[Work request]
Transcribe the records below from the first line to the line that includes "using decimals. |", inclusive, and omit the pictures.

*** Data for analysis Section Begins ***

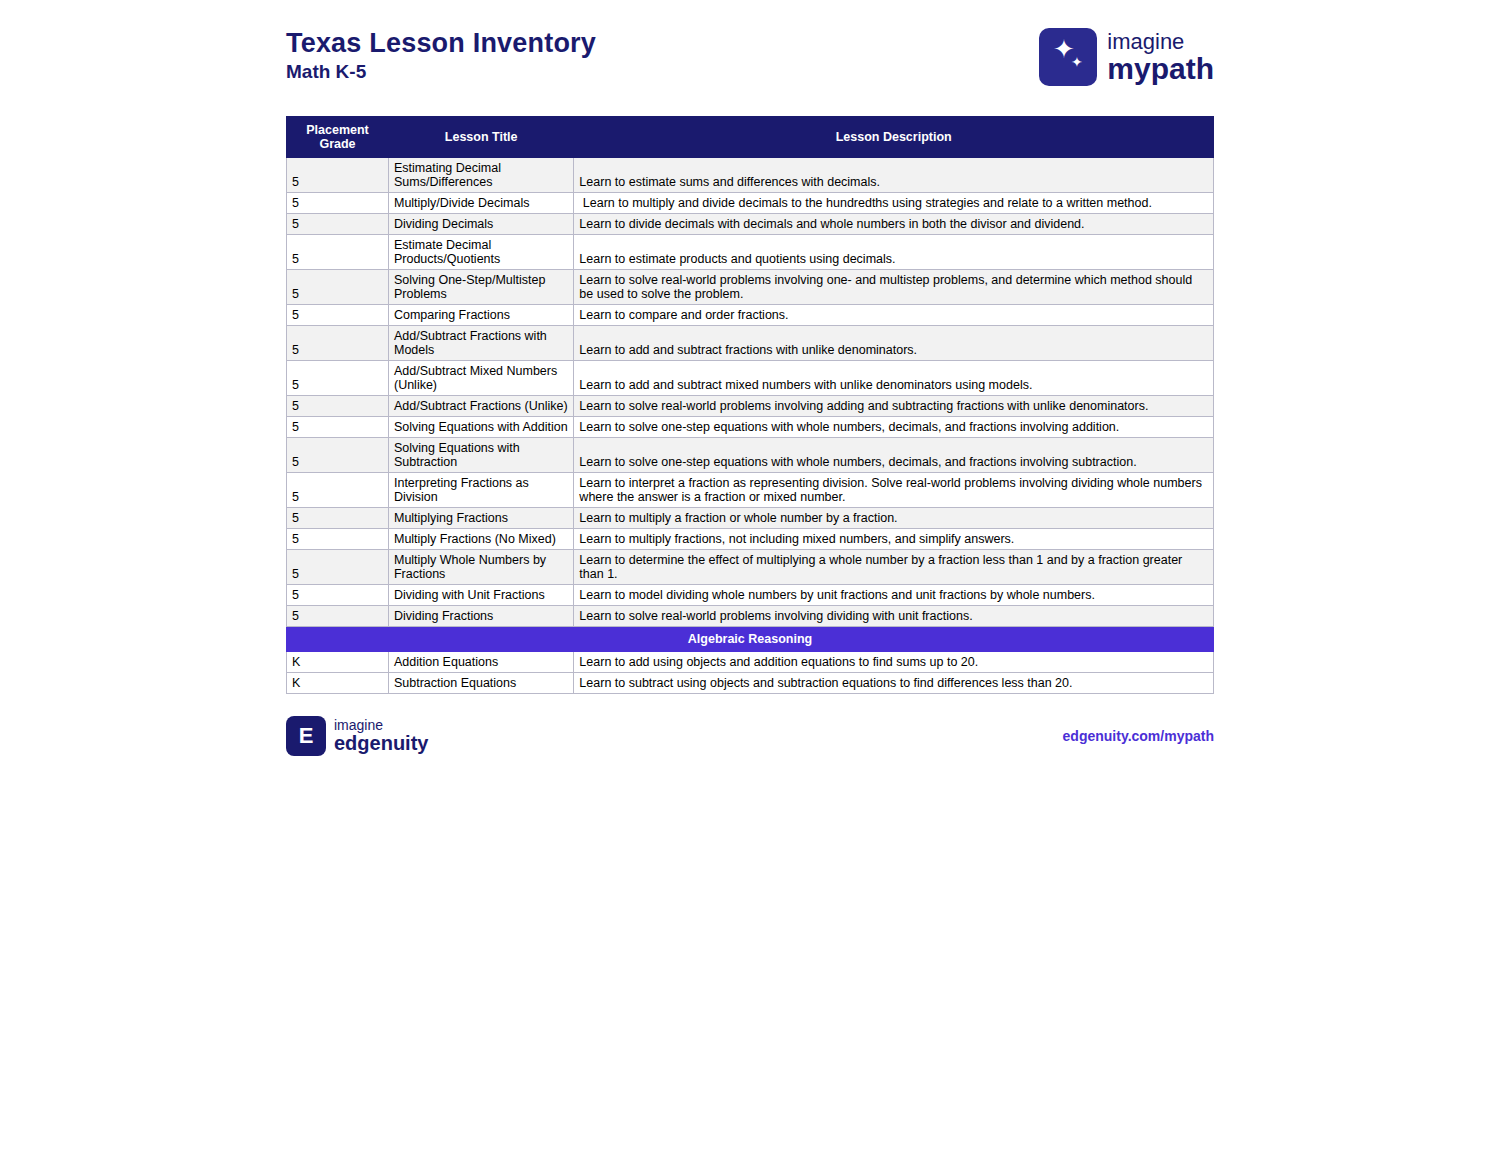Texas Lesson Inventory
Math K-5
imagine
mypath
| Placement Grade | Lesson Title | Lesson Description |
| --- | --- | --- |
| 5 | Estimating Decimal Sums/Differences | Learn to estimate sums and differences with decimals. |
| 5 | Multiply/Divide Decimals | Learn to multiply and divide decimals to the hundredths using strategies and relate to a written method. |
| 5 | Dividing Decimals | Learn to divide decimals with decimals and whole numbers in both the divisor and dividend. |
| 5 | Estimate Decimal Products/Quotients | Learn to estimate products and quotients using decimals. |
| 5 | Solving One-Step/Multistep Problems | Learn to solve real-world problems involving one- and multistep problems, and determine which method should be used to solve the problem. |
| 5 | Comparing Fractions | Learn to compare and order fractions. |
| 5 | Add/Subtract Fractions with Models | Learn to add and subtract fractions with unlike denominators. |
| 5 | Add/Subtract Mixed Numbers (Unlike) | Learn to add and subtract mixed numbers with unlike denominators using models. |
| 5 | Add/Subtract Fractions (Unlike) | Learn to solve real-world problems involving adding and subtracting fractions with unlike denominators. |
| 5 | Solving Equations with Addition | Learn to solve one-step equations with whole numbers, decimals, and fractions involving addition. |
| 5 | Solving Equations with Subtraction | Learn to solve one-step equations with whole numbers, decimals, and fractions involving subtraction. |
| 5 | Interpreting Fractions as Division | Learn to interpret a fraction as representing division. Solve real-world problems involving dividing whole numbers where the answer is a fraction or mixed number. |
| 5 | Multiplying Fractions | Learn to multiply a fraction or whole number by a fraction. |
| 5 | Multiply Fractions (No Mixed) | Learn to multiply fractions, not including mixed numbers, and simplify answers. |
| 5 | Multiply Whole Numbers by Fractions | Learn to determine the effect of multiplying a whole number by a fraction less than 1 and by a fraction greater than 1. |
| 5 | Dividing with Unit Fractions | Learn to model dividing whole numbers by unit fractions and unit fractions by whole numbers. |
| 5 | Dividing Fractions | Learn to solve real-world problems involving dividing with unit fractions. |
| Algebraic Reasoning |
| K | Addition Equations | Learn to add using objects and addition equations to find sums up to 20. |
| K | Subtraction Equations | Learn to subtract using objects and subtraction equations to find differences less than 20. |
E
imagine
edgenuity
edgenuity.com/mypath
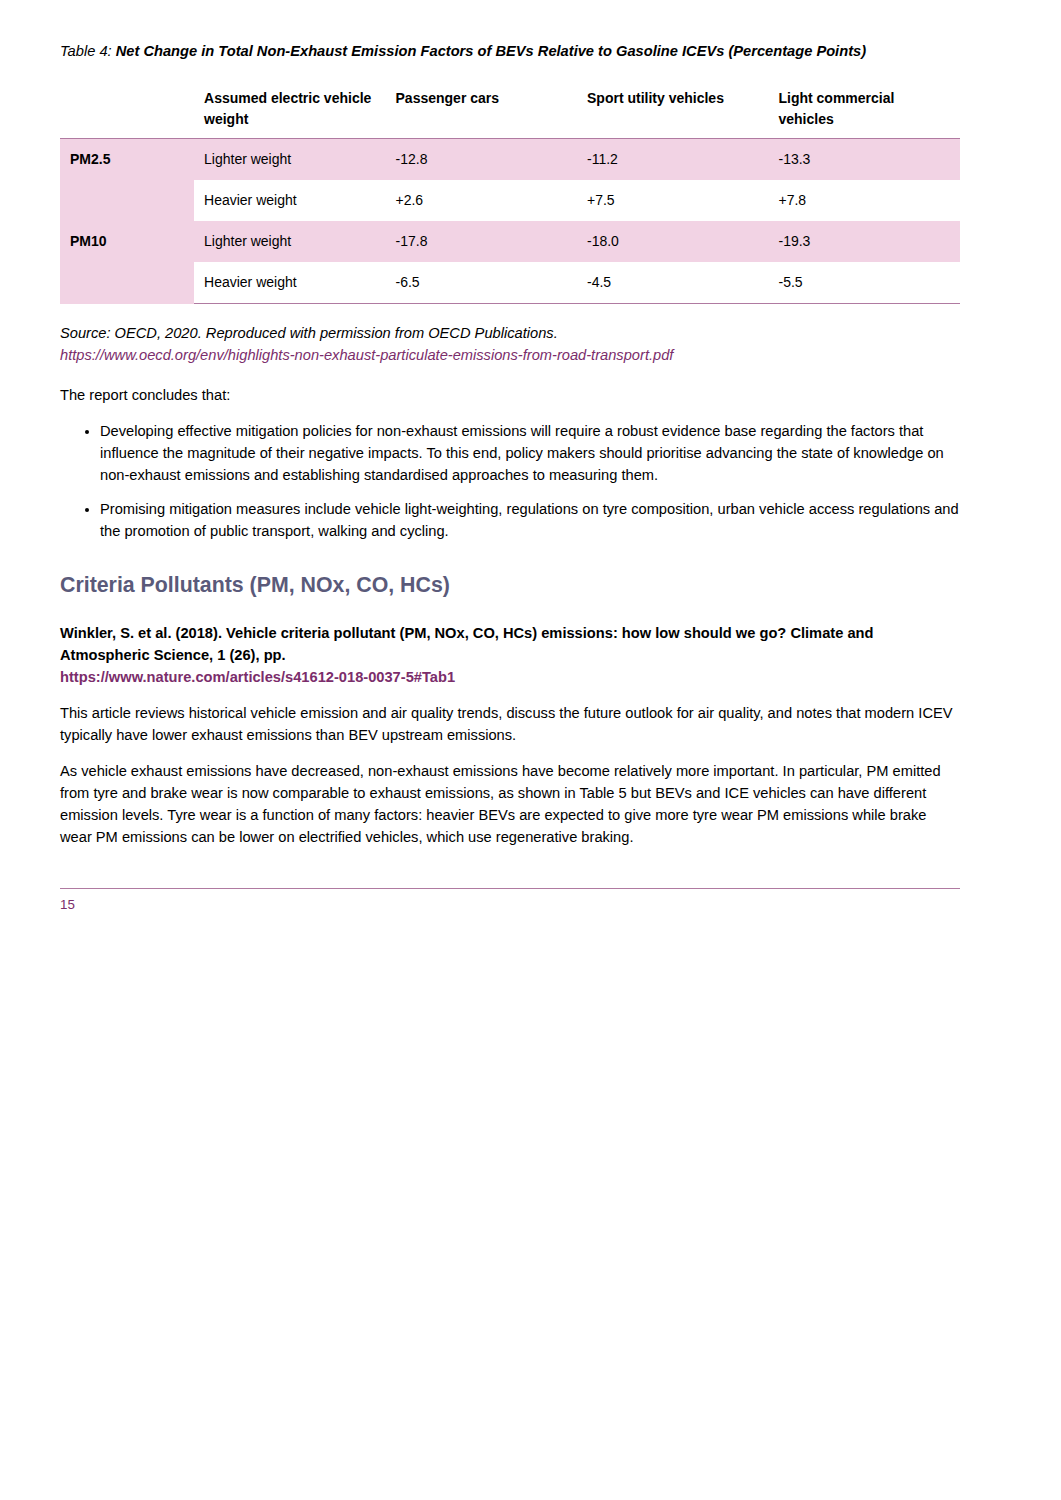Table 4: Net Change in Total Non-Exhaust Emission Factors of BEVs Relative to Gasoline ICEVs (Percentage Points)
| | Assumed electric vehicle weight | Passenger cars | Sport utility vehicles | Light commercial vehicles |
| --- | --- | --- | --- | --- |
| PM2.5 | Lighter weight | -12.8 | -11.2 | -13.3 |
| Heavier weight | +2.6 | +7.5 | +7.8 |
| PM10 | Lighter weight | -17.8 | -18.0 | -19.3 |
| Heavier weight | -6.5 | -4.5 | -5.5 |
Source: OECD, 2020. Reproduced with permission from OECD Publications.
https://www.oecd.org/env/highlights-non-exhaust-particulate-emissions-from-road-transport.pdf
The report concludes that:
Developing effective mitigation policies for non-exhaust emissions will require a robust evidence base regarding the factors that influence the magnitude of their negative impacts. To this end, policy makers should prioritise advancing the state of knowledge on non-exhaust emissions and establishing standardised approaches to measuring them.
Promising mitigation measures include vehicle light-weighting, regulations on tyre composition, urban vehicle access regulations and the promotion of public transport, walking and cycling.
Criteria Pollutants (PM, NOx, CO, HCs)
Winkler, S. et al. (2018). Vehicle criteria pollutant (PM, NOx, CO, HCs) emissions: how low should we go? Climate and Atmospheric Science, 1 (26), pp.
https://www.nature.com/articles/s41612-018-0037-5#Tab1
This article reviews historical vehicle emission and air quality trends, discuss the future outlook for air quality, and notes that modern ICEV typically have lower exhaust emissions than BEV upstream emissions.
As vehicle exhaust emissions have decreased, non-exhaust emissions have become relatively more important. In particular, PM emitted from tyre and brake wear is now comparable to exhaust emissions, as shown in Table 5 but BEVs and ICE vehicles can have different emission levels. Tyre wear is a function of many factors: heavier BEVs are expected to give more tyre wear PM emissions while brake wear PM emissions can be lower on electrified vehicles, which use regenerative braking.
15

*** Data for analysis Section Ends ***

[Written answer]
Texas Lesson Inventory
Math K-5
imagine
mypath
| Placement Grade | Lesson Title | Lesson Description |
| --- | --- | --- |
| 5 | Estimating Decimal Sums/Differences | Learn to estimate sums and differences with decimals. |
| 5 | Multiply/Divide Decimals | Learn to multiply and divide decimals to the hundredths using strategies and relate to a written method. |
| 5 | Dividing Decimals | Learn to divide decimals with decimals and whole numbers in both the divisor and dividend. |
| 5 | Estimate Decimal Products/Quotients | Learn to estimate products and quotients using decimals. |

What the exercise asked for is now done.